Марианна побагровела всем телом, даже замызганная ночная рубаха, давно ставшая единственной одеждой, ответно полыхнула свекольным мороком. Лушка замерла, ожидая, что вот сейчас всё и произойдет, не потребуется ни четырех с половиной, ни пяти, на ее глазах прорвавшие заграду выкормыши прыснут на стены, потолок, на нее самое, и она не успеет сбежать, потому что задохнется от омерзения. Подруга чихнула еще раз.
— Не напрягайся ты, дура! — воскликнула Лушка. — Оторвешь что-нибудь!
Подруга необъятной пятерней посклоняла утонувший между щеками нос из стороны в сторону и отвалилась на грязные подушки. Умерив шумное дыхание, она нашла в себе силы поинтересоваться чужими событиями:
— Ты куда запропастилась? Тут такое, а тебя опять полгода нет!

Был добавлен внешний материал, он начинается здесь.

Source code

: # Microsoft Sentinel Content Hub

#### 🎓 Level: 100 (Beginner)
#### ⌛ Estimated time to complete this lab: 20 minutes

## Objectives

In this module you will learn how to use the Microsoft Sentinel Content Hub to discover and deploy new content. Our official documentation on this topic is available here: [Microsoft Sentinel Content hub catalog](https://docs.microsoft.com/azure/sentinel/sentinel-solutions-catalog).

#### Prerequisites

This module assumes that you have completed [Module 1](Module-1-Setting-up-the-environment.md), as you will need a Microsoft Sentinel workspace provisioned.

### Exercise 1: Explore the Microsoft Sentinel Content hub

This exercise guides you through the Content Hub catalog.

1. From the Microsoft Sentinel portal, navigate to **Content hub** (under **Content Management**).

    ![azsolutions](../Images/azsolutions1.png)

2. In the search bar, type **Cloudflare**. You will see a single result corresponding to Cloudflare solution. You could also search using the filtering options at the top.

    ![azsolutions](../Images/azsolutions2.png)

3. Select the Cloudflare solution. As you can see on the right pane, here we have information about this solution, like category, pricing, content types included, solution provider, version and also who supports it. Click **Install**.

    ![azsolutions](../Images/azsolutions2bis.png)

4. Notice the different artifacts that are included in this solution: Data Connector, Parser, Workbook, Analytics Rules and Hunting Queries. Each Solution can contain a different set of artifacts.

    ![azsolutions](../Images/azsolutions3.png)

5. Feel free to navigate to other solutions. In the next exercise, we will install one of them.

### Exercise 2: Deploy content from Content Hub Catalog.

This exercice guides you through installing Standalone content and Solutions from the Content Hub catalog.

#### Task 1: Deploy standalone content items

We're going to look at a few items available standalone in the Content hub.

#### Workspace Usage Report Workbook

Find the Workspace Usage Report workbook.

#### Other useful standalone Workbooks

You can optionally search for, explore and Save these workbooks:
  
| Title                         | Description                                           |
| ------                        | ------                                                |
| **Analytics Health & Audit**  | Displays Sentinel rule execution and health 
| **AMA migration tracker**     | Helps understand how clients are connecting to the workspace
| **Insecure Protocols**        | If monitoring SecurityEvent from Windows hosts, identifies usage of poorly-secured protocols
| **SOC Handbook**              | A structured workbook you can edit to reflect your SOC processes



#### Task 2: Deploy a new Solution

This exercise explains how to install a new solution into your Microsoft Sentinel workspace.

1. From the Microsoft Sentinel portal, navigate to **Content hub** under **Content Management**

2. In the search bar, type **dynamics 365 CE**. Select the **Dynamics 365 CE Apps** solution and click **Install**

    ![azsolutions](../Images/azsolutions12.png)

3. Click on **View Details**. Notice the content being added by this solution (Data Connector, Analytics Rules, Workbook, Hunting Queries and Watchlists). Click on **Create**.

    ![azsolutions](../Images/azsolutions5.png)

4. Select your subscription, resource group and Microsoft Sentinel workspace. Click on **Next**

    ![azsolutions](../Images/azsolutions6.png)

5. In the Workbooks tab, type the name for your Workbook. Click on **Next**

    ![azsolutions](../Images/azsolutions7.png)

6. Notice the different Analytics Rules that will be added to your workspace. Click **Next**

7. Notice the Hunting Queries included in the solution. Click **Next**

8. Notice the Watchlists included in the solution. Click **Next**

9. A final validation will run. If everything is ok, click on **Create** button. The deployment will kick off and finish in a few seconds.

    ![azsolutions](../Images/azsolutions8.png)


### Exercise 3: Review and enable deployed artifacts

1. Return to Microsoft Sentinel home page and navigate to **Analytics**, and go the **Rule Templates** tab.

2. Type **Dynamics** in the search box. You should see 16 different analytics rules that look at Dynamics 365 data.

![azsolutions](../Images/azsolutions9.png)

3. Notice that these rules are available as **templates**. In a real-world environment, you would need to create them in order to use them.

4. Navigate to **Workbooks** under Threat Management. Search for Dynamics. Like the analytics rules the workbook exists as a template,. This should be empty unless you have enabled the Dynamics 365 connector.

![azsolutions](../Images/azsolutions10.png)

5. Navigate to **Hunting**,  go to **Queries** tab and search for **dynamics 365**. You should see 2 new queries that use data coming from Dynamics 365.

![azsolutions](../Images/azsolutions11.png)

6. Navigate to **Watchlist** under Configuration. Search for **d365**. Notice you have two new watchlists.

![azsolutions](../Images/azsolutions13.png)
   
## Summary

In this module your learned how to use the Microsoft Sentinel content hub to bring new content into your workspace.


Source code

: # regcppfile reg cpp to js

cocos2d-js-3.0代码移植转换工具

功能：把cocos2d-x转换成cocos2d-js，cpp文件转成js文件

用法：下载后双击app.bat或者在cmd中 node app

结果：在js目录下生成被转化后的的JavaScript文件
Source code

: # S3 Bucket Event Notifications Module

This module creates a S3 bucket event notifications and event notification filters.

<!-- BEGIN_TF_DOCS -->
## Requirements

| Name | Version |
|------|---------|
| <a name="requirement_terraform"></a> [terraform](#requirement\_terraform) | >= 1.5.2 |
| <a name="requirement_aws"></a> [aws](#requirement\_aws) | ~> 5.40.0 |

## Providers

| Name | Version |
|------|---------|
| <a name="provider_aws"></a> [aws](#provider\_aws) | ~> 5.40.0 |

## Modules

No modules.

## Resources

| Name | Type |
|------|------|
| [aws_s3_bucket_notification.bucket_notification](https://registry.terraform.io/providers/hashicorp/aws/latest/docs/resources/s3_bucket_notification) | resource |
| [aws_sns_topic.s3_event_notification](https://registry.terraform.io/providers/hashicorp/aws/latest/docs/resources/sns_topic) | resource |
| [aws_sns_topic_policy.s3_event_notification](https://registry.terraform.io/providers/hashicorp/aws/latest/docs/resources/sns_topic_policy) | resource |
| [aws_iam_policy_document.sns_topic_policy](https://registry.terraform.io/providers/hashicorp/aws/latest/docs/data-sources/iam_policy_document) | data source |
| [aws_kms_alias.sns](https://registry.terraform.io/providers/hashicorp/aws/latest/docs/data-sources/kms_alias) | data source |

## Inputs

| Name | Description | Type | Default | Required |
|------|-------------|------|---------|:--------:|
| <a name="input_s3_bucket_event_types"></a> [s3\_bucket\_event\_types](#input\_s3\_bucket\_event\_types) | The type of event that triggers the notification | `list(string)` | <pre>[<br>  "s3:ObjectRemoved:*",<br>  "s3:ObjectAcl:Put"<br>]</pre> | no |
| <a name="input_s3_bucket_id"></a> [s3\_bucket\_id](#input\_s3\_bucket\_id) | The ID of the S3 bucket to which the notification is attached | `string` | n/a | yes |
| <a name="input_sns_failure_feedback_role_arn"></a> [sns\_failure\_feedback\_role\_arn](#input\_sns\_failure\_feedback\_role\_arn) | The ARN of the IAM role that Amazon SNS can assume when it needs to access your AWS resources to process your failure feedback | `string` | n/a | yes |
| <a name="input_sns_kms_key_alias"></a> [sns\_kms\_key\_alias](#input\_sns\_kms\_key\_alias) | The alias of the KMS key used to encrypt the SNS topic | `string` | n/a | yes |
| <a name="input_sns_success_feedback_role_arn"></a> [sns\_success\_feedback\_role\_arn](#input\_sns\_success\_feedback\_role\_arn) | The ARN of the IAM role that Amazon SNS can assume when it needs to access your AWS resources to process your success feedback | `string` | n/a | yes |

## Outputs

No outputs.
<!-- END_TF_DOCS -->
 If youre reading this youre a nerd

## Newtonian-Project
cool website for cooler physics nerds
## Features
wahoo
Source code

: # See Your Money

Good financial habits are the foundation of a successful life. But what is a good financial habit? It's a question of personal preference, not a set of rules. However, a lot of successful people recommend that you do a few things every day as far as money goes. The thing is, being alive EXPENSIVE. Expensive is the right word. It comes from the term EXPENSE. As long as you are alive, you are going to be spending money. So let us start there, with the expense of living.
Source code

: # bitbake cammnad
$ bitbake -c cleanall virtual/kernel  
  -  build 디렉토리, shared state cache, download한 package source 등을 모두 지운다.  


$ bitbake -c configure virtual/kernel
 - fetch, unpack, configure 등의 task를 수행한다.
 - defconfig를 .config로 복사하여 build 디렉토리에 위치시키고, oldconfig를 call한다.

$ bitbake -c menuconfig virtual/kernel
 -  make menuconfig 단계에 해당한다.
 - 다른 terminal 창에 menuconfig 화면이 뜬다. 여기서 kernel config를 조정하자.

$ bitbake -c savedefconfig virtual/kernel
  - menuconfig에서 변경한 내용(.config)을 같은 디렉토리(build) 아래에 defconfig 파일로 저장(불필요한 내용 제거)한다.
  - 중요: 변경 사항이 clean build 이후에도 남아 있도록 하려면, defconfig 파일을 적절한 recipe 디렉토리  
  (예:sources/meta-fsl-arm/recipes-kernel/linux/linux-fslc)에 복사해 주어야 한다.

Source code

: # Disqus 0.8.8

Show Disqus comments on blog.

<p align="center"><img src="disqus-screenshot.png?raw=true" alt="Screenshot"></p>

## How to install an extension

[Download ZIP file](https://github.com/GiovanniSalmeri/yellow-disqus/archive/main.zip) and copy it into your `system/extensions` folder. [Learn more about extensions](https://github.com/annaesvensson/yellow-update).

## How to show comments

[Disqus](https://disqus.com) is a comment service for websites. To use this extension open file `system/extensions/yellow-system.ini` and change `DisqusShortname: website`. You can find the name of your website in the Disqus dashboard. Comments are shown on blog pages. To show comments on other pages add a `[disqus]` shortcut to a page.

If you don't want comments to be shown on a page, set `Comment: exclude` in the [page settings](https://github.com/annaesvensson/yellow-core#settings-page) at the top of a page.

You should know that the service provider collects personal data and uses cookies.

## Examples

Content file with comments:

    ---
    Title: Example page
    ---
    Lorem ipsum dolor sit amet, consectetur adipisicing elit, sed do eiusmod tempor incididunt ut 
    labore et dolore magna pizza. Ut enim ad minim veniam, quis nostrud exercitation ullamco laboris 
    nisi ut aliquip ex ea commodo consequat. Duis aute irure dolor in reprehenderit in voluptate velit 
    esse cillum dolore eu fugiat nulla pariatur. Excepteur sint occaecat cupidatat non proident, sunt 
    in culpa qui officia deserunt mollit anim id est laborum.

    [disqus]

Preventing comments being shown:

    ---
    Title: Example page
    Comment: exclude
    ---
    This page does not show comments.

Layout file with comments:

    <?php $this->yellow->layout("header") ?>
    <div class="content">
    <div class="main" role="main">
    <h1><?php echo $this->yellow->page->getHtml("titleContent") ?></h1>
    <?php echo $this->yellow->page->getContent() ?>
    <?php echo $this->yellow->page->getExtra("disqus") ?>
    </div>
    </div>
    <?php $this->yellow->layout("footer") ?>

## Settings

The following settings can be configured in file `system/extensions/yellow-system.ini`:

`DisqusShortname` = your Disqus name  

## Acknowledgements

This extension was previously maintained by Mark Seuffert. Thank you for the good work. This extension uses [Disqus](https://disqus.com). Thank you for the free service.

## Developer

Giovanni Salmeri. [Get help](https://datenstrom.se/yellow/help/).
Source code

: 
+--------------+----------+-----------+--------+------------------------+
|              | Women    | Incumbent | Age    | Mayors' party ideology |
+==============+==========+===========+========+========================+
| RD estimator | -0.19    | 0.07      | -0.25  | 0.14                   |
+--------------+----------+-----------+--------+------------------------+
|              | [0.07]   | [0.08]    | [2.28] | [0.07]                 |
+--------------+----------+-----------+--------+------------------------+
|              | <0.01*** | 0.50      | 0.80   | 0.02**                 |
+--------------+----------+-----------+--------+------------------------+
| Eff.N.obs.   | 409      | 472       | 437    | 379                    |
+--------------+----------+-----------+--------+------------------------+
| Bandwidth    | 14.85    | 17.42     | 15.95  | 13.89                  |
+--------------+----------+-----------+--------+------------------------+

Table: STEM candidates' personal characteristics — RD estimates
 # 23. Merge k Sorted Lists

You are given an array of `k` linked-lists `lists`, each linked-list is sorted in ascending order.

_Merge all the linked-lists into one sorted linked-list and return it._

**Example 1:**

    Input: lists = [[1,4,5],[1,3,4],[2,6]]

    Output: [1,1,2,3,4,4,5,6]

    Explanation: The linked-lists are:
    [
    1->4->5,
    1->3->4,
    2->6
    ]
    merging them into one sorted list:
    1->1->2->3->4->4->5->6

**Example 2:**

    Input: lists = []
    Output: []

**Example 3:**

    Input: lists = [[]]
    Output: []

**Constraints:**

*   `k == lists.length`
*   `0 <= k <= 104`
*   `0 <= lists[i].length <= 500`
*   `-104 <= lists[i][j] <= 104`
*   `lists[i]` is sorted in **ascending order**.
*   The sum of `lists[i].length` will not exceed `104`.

— Не полгода, — устало возразила Лушка, боясь, что сейчас ткнется мордой в логово и заснет, а во сне заразится, как блохами, чужими выкормышами. — Побольше.
Подруга на уточнении не настаивала, она прижала обе руки к склонам живота и стала напряженно прислушиваться.
— Брыкается… — пропела она счастливо.
— Ладно, — сказала Лушка, вскакивая с пола. — Почти убедила.
— Куда ты? — испугалась подруга.
— Так и сидишь в этой берлоге? — снова оглядываясь и что-то прикидывая, сказала Лушка.
— А я уж и ходить не могу, — без сожаления, а даже вроде бы хвастаясь, что не может ходить, откликнулась Марианна. — Да и шарахаются все! Соседская бабка когда принесет пожрать, так и спасибо. Я неделю не ем — и ничего. И не хочется. По-моему, год могу не жрать. Такое может быть, чтобы год без жратвы?
— Ну, с такими запасами… — пробормотала Лушка, тут же жалея о своем хамстве. Но здесь забыто тянуло на гнусную болтовню и неуважение. Эта идиотка меня парализовала, подумала Лушка. Если я не сделаю хоть что-нибудь, я повисну здесь нестиранной тряпкой.